Yes, this is very much what Hamilton is meant to do! And something we’re actively developing out — both with Hamilton and the DAGWorks product.
The high-level design (and there are a few variants of it) is:
1. Have a single DAG that specifies everything end-to-end (E.G. instead of loading data to/from places, just pass it through
2. Break that out into the “tasks” you mentioned above — using additional data
loaders/
materializers to save/load intermediate results
3. Run those tasks on top of the macro-orchestration system — run Hamilton within DAGSter, dbt python, prefect, airflow, etc…
4. Get full column-level/micro-lineage, inspect intermediate results, plug whatever metadata you need into the systems you mentioned above/others, etc…

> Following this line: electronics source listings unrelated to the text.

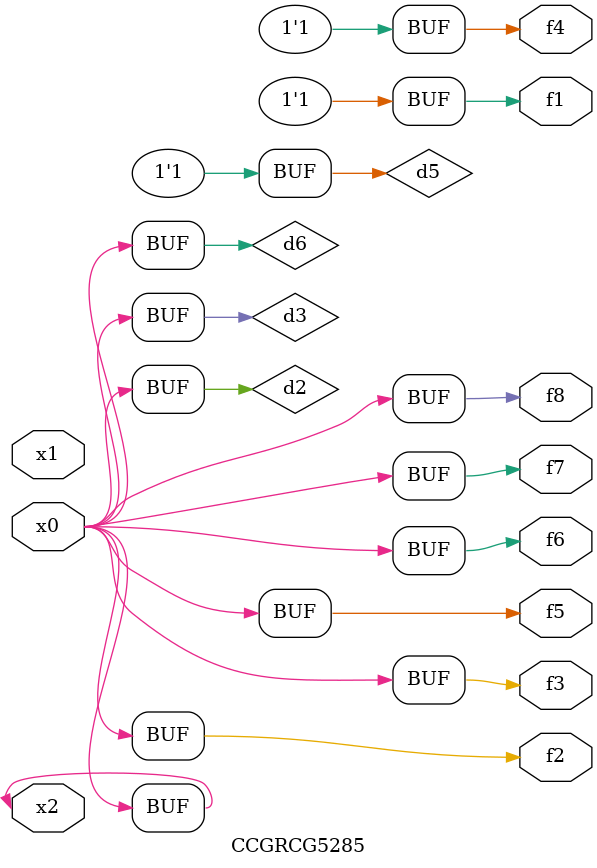
<source format=v>
module CCGRCG5285(
	input x0, x1, x2,
	output f1, f2, f3, f4, f5, f6, f7, f8
);

	wire d1, d2, d3, d4, d5, d6;

	xnor (d1, x2);
	buf (d2, x0, x2);
	and (d3, x0);
	xnor (d4, x1, x2);
	nand (d5, d1, d3);
	buf (d6, d2, d3);
	assign f1 = d5;
	assign f2 = d6;
	assign f3 = d6;
	assign f4 = d5;
	assign f5 = d6;
	assign f6 = d6;
	assign f7 = d6;
	assign f8 = d6;
endmodule

</source>
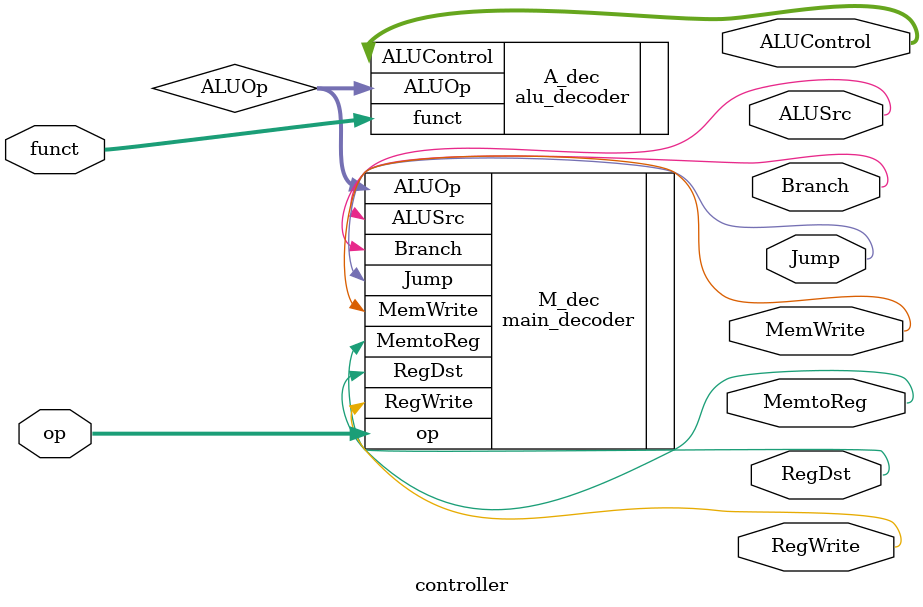
<source format=v>
`timescale 1ns / 1ps


module controller(
    input wire [5:0] op,
    input wire [5:0] funct,
    output wire [2:0] ALUControl, 
    output wire RegDst, Branch, MemtoReg, MemWrite, ALUSrc, RegWrite, Jump
    );
    wire [1:0] ALUOp;
    main_decoder M_dec(
        .op(op),
        .ALUOp(ALUOp),
        .RegDst(RegDst),
        .Branch(Branch),
        .MemtoReg(MemtoReg), 
        .MemWrite(MemWrite), 
        .ALUSrc(ALUSrc), 
        .RegWrite(RegWrite),
        .Jump(Jump)
        );
    alu_decoder A_dec(
        .ALUOp(ALUOp),
        .funct(funct),
        .ALUControl(ALUControl)
    );
endmodule

</source>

The advantages to this design are pretty unique to Hamilton:
1. You can test the whole thing end to end, locally, using small data
2. You can view fine-grained/logical lineage on a per-task basis
3. You can be flexible about how you want to break it up — say that you actually want to combine tasks (1) and (2), or run it all in one, that’s all super simple with a bit of configuration.
or you want to break task (1) into two different pieces, that’s fairly easy as well.
So it’s a slight paradigm shift — don’t think about the tasks, think about the logic. Then you can create the tasks from the logic itself, knowing what data you want to be available and where.
Does this make sense? IMO this is one of the great reasons to use Hamilton — start small then grow out.